── Materials provided ──
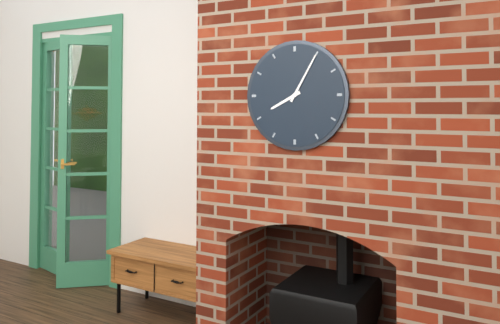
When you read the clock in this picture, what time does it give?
8:05
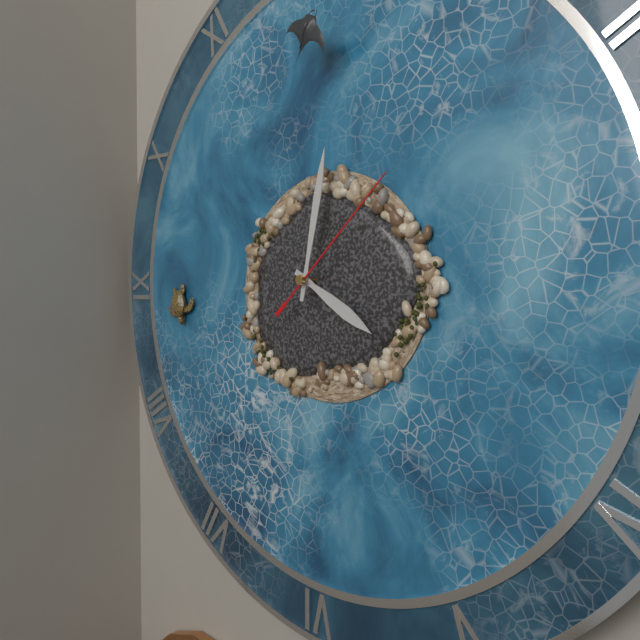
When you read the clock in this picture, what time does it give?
4:02:08
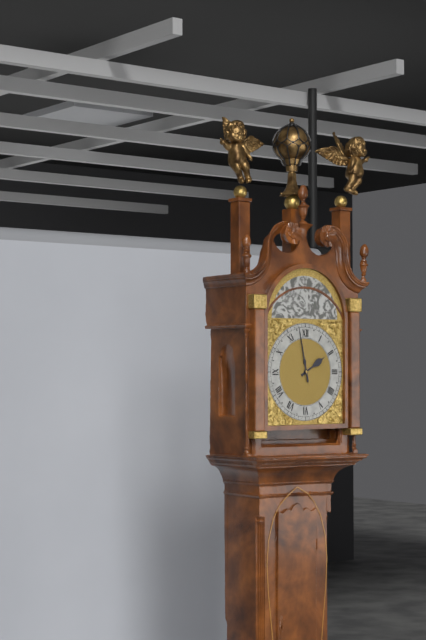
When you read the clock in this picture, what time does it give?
1:58
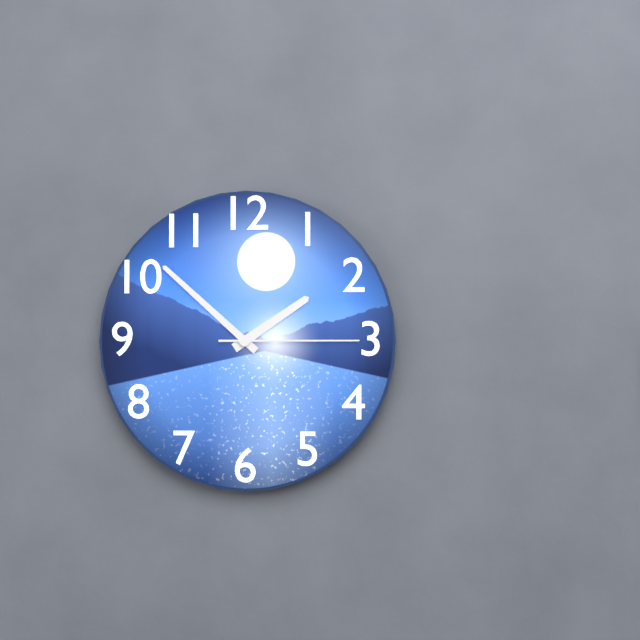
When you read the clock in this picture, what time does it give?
1:52:15
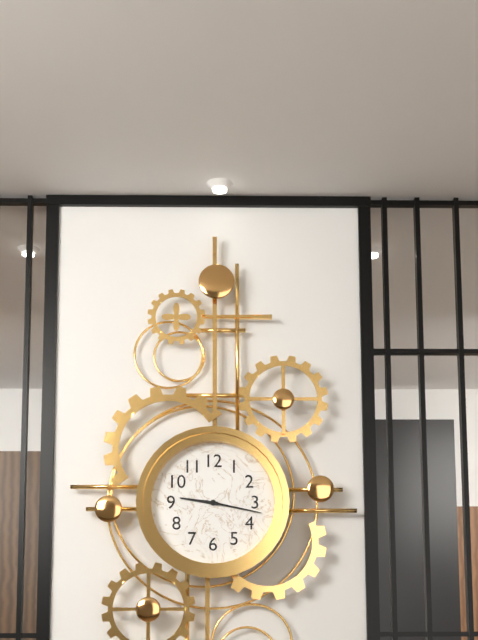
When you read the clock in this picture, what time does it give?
9:17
───
## [Stated problem]
Reproduce all of the data above word for word, leaving out the pictures.

## [Answer to the task]
When you read the clock in this picture, what time does it give?
8:05
When you read the clock in this picture, what time does it give?
4:02:08
When you read the clock in this picture, what time does it give?
1:58
When you read the clock in this picture, what time does it give?
1:52:15
When you read the clock in this picture, what time does it give?
9:17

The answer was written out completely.